Easy-to-Find Respondent Samples May Hurt Your Data


Not every data collection project requires a probability-based, nationally representative sample of respondents. Many researchers choose to use easy-to-find samples from customer lists, Amazon’s Mechanical Turk (MTurk) or college undergraduates because they’re accessible and inexpensive, meaning you can usually collect more data on a budget.


But if you’re hoping to generalize your results to a population that is broader than your customer list, the population of people working on MTurk, or the undergraduate psychology 101 class that you teach, then you risk collecting inaccurate data. And if your data are inaccurate, then it doesn’t really matter how much money you saved on data collection.


How to Choose the Right Sample for Your Survey


The key to finding the best sample for your research question is to determine in advance exactly what population you want to generalize your results to. Once you know this, you can collect and appropriate sample from that population.


In many cases, the respondents you have easily available will be perfectly appropriate for your research question – lists of existing or past customers or employees will give you accurate feedback on your company, and your psychology 101 students can accurately tell you how well you taught the class.


It’s important to determine the usefulness of the source of your respondents before you begin surveying, this way you don’t waste time and money collecting inaccurate data.
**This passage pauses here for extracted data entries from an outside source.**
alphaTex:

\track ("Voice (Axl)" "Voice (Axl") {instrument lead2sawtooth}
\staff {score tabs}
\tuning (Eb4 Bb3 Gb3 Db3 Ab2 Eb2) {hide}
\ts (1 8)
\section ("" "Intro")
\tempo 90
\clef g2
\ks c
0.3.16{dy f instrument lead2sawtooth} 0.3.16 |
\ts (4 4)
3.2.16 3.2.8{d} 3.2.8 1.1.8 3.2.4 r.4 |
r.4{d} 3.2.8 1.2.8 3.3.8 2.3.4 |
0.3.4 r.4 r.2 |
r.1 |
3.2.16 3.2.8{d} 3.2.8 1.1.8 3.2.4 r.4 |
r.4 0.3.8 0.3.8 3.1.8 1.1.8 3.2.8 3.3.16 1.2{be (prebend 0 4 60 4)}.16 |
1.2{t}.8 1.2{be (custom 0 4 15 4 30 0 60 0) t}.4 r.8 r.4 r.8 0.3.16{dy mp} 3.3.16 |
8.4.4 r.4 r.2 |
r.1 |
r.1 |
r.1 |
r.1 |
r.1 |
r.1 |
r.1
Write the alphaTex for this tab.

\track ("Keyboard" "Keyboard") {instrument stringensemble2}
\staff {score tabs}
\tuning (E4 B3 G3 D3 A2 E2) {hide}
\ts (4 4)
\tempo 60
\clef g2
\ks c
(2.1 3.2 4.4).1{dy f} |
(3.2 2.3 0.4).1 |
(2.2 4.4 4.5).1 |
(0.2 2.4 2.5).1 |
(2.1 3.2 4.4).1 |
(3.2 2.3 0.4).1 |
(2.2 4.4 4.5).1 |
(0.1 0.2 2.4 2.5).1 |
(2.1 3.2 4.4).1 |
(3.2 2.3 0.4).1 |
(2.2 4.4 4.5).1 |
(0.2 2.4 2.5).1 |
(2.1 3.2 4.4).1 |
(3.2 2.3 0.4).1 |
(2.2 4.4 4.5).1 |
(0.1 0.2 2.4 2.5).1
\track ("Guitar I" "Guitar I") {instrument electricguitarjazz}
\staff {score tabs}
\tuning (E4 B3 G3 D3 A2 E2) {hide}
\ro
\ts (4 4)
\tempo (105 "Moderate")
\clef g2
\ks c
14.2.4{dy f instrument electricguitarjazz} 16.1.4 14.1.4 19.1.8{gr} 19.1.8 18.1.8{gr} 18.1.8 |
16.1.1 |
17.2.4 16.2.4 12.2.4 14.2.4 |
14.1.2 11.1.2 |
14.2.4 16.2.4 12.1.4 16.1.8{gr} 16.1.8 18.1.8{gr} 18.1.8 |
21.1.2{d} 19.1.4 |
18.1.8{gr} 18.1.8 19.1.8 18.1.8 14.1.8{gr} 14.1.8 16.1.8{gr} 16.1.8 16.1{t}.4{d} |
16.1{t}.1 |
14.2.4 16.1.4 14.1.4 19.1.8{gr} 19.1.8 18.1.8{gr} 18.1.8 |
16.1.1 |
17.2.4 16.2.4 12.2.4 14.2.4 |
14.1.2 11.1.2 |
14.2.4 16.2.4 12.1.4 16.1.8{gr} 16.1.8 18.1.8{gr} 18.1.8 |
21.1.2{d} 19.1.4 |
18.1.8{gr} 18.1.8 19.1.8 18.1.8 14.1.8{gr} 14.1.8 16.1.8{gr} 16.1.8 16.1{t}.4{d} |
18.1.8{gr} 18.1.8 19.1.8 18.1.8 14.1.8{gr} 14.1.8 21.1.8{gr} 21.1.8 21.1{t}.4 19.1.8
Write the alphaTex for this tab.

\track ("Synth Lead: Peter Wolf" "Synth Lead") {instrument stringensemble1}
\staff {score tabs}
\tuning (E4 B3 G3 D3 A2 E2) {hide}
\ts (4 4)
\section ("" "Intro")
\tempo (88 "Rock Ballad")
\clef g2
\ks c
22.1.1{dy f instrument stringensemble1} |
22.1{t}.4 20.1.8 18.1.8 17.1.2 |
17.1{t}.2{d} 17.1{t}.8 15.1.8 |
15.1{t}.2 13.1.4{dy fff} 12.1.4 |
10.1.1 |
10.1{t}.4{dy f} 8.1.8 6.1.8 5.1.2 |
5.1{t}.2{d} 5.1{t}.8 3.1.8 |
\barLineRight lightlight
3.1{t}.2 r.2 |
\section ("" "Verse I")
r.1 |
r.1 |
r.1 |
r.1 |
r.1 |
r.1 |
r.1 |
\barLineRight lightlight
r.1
For example, if you’re hoping to pretest your survey or get a general idea of what your results might look like, MTurk is a good resource to use before you actually run your study on a sample matching your population of interest.


An Exception


One case where finding a sample that adequately represents your population of interest isn’t always necessary is experimental research. Random assignment of respondents to treatment conditions provides a level of practical and theoretical protection against many biases, regardless of the sample source. So if you are using an experimental design, aligning your population of interest with your research question becomes less crucial.


As a general rule, thinking about how well your sample source addresses your research question before you begin surveying can help you collect better data and draw more valid and reliable conclusions from your data.